Information initially shared via Facebook also may make its way to even more dubious corners of the internet, Rutschman added.
"Even within Facebook," she said, "the information is just under some sort of wall, and that happens to be a private group, which will then redirect you somewhere else, to a mailing list, to a private website. At that point, it's almost impossible to intervene because we can't really do anything legally that affects speech in those areas. So it's very complicated to trace it."
While Facebook has said the company has taken significant action to combat dangerous misinformation in private groups, Naomi Gleit, vice president of product and social impact, told ABC News in an interview that "we have a lot of work to do on groups."
Besides adding fact-checkers, Facebook pledged to remove misinformation specifically about COVID-19 vaccines, working with health authorities to identify harmful content.
"If you post content that violates our community standards, we will take it down. That's true if you post it anywhere, including in a private group," Gleit said. "In groups where they repeatedly post content that violates our community standards, we will take the entire group down."
YouTube also has been plagued by anti-vaccine content, experts told ABC News.
According to Wardle, YouTube is a "real problem" and the disinformation can be harder to detect because there could be a three- or four-hour video of someone talking, and the harmful information might not be picked up by automated systems.
"In many communities, those broadcasts are very popular," Wardle added. "So how does YouTube or researchers or journalists understand what's going on on a platform that's so difficult to research or to make sense of?"
A crackdown on vaccine misinformation on YouTube, noted Graphika's Smith, just pushed popular anti-vaccine proponents toward using Bitchute, a video-hosting site that allows users to monetize their content. Bitchute didn't respond to a request for comment from ABC News.
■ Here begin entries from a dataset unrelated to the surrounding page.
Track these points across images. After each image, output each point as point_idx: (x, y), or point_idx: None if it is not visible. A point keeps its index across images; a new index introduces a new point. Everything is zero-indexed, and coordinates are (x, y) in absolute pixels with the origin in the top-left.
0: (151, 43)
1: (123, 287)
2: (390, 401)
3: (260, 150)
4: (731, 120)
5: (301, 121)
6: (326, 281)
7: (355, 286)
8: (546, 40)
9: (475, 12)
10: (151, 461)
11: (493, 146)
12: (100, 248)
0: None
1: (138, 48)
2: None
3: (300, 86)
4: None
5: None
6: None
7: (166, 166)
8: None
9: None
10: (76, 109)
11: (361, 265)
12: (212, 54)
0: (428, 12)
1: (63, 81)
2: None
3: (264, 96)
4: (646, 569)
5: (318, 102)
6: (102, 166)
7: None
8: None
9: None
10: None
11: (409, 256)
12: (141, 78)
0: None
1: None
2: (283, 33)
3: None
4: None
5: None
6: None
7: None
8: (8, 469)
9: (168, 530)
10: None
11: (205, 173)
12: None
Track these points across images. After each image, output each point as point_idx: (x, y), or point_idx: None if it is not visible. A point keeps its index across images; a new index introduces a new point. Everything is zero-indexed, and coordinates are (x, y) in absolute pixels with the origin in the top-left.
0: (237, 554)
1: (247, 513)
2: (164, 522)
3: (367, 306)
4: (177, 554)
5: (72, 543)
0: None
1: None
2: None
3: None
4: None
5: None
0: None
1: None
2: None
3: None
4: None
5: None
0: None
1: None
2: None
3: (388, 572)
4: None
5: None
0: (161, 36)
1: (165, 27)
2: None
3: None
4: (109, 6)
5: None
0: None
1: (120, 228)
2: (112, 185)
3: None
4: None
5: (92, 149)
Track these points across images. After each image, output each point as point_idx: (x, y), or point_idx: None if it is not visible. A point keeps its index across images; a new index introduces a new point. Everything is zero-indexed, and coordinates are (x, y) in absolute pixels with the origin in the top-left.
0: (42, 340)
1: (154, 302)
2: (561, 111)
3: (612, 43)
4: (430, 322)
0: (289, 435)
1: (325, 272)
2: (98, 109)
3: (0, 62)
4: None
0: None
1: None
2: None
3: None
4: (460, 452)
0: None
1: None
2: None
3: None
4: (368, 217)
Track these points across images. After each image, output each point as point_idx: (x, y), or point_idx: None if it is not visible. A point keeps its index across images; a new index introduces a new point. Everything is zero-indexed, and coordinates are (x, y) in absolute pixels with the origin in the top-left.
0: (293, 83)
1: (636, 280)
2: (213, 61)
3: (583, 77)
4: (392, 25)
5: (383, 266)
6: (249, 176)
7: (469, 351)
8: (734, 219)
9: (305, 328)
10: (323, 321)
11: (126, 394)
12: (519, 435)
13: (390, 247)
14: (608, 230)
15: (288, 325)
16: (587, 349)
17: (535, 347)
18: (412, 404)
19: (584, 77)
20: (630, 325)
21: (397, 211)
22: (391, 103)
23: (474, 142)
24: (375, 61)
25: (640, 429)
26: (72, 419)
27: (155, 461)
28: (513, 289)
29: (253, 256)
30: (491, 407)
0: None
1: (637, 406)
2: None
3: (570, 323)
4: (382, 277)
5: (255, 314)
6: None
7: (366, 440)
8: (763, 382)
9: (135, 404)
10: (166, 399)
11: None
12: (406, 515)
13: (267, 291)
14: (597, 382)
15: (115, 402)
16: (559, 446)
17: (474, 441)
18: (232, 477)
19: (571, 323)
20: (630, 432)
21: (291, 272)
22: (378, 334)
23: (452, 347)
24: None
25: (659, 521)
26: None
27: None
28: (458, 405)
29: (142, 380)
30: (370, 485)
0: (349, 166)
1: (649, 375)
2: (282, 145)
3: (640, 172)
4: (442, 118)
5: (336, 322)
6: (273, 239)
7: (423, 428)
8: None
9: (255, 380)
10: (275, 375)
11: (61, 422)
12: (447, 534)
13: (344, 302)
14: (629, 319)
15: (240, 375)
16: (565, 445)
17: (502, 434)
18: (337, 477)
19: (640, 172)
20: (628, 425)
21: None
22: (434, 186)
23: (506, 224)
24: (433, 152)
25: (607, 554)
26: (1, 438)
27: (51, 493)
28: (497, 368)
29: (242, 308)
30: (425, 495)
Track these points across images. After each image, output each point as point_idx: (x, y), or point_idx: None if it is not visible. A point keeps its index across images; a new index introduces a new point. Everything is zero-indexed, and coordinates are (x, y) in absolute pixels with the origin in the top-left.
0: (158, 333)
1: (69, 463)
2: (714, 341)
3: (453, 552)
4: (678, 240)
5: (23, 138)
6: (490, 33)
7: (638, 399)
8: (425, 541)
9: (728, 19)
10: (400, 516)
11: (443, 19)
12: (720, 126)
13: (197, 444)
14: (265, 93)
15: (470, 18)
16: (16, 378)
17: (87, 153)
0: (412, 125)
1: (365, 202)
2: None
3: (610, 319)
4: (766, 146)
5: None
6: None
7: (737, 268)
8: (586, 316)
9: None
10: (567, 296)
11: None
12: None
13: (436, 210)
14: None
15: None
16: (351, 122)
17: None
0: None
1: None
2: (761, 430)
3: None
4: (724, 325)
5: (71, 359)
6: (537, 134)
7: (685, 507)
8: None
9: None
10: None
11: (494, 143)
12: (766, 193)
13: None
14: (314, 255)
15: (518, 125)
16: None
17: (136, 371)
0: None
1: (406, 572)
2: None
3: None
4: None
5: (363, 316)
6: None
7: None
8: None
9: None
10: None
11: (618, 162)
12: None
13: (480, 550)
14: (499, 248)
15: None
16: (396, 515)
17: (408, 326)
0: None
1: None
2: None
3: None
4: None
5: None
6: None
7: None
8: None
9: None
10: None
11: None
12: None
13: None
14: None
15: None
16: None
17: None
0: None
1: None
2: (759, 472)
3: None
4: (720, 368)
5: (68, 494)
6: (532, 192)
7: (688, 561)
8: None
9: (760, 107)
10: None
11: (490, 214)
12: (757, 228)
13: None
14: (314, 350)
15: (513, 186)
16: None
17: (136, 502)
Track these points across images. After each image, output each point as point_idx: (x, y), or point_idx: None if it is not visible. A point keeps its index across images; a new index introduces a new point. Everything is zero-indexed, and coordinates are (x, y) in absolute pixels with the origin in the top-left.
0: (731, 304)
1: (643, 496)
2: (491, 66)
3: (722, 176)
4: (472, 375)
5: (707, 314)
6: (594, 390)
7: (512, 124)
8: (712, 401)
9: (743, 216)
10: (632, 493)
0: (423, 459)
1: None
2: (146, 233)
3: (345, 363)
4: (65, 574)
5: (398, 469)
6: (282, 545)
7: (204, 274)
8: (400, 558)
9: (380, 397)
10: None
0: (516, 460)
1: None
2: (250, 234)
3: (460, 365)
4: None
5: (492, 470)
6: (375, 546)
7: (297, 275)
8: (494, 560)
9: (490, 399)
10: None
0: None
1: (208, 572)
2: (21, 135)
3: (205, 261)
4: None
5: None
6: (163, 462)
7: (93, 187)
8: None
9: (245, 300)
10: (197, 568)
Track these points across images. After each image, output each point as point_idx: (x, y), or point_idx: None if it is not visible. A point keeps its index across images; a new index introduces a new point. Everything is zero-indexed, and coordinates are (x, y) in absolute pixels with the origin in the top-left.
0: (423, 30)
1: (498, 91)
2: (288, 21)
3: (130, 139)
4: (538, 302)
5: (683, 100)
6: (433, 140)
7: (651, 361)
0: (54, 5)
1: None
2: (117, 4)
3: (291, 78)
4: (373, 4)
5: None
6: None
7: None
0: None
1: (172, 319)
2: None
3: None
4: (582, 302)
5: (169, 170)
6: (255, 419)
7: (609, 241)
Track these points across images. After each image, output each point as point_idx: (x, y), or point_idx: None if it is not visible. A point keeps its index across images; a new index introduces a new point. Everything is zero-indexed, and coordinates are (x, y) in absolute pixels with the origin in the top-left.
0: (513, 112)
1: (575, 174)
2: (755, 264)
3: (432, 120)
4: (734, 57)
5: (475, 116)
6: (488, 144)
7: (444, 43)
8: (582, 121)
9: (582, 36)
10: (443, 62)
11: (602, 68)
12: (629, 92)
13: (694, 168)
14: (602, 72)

YouTube, which was purchased by Google in 2006, vowed to delete any COVID-19-related content that "poses a serious risk of egregious harm," including spurious claims about vaccines.
But the videos persist, from accounts with thousands of subscribers.
After contacted by ABC News, YouTube removed a video in which an interviewee claimed that the pandemic was effectively over. The video had been on the site for weeks, amassing hundreds of thousands of views. Similar videos remain.
A spokesman for YouTube said its COVID-19 misinformation policy applies to all content, including comments on videos, and that the company has removed "hundreds of thousands of videos containing COVID medical misinformation to date."
The issue of vaccine hesitancy grows more important by the day. On Tuesday, shortly after the first person in the U.K. received the vaccine, a doctor who has expressed skepticism over coronavirus vaccines was a witness at a Senate Homeland Security and Governmental Affairs Committee. Dr. Jane M. Orient used her time before the committee to promote unproven treatments and question the efficacy of COVID-19 vaccines.
Experts told ABC News they fear the problem will only worsen without direct intervention. Looking toward 2021, Wardle said, there needs to be a society-wide conversation and decisions made on what kind of online speech is permitted "because at the moment the platforms are making the decisions."
"We're starting to see the implications of that very kind of open position on speech that emerged 10 years ago from the platforms, and now we're sitting here thinking, 'Well, half the population might not take a vaccine because they've been reading information online that's false,'" she said. "That's a huge problem."
ABC News' Fergal Gallagher contributed to this report.